Use the pre-computed statistics to estimate how many addresses will be in the results set
If the estimated results set is too large, select the second-most unique word and combine it in the search (Street LIKE '%Jones%' AND Town LIKE '%Anytown%')
If the estimated results set is too small, select the second-most unique word and combine it in the search (Street LIKE '%Aardvark%' OR Town LIKE '%Anytown')
if the actual results set is too large/small, repeat the query adding further terms as before.
The idea is to find enough fragments with high information content in the address which can be searched for to give a reasonable number of alternatives, rather than to find the most optimal match. For more tolerance to misspelling, trigrams, tetra-grams or soundex codes could be used instead of words.
Obviously if you have lists of actual states / towns / streets then some data clean-up could take place both in the database and in the search address. (I'm very surprised the Armenian postal service does not make such a list available, but I know that some postal services charge excessive amounts for this information. )
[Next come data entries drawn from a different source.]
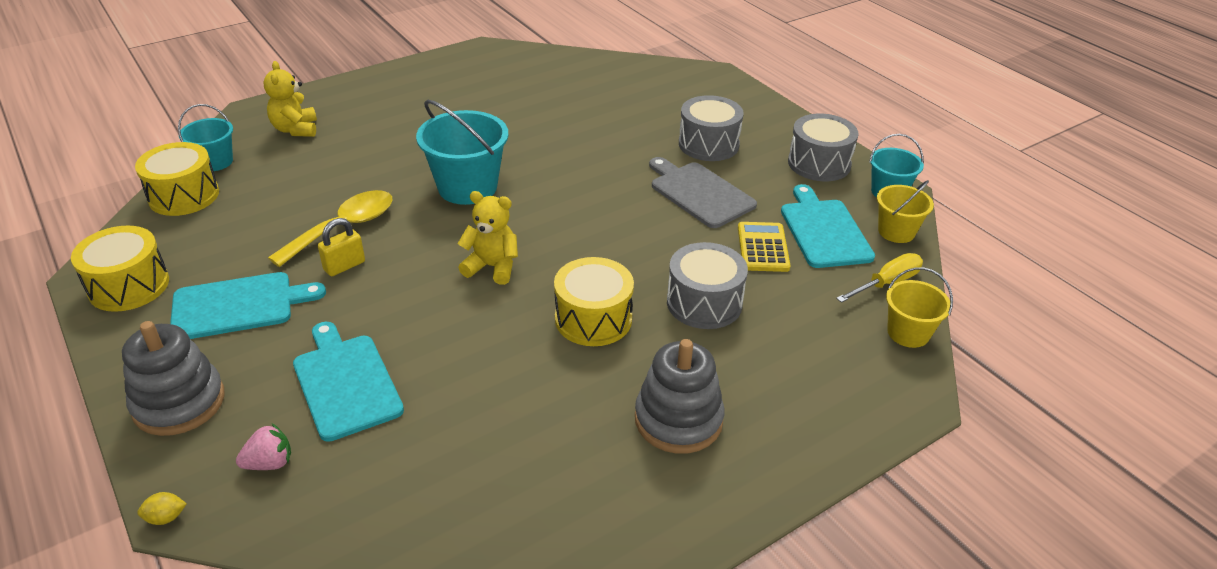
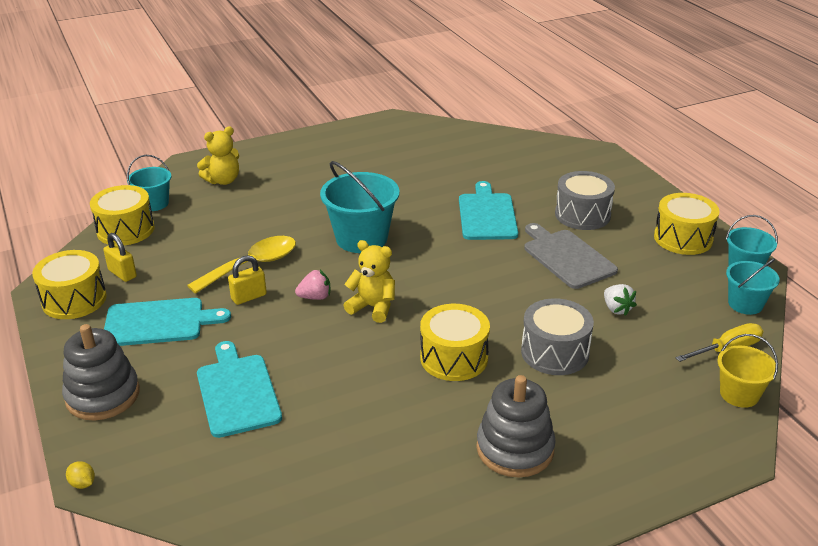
camera: 10 degrees right, 5 degrees down
yellow lemon [137,492,187,525] -> yellow lemon turned 45 degrees clockwise [66,461,95,489]
pink strawberry [236,423,291,470] -> pink strawberry moved to [295,270,330,300]
yellow teddy bear [264,61,317,137] -> yellow teddy bear turned 120 degrees counterclockwise [197,126,239,185]
yellow calculator [738,222,791,272] -> white strawberry [604,284,637,316]
turquoise cutting board [781,184,875,268] -> turquoise cutting board moved to [459,181,518,240]
grey drum [788,114,858,181] -> yellow drum [654,193,720,255]
yellow bucket [877,180,934,243] -> turquoise bucket [726,258,780,315]
none -> yellow padlock [103,233,137,282]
As a practical matter, most systems I see in use try to look up people's accounts by their phone number if possible: obviously whether that is a practical solution depends upon the nature of the data and its accuracy.
(Also consider the lateral-thinking approach: could you find a mail-order mail-list broker company which will clean up your database for you? They might even be willing to pay you for use of the addresses.)
I've found a great article.
Adding some dlls as sql user-defined functions we can use string comparison algorithms using SimMetrics library.
Check it
http://anastasiosyal.com/archive/2009/01/11/18.aspx
the possibilities of such variations are countless and even if such an algorithm exists, it can never be fool-proof. u can't have a spell checker for nouns after all.
what you can do is provide a drop-down list of previously entered field values, so that they can select one, if a particular name already exists.
its better to have separate fields for each value like apartments and so on.
You could throw all addresses at a web service like Google Maps (I don't know whether this one is suitable, though) and see whether they come up with identical GPS coordinates.
One method could be to apply the Levenshtein distance algorithm to the address fields. This will allow you to compare the strings for similarity.
Edit
After looking at the kinds of address differences you are dealing with, this may not be helpful after all.
Another idea is to use learning. For example you could learn, for each abbreviation and its place in the sentence, what the abbreviation means.
3 Jane Dr. -> Dr (in 3rd position (or last)) means Drive
Dr. Jones St -> Dr (in 1st position) means Doctor
You could, for example, use decision trees and have a user train the system. Probably few examples of each use would be enough. You wouldn't classify single-letter abbreviations like D.Jones that could be David Jones, or Dr. Jones as likely. But after a first level of translation you could look up a street index of the town and see if you can expand the D. into a street name.
Again, you would run each address through the decision tree before storing it.
It feels like there should be some commercial products doing this out there.
A possibility is to have a dictionary table in the database that maps all the variants to the 'proper' version of the word:
*Value* | *Meaning*
Apt. | Apartment
Ap. | Apartment
St. | Street
Then you run each word through the dictionary before you compare.
Edit: this alone is too naive to be practical (see comment).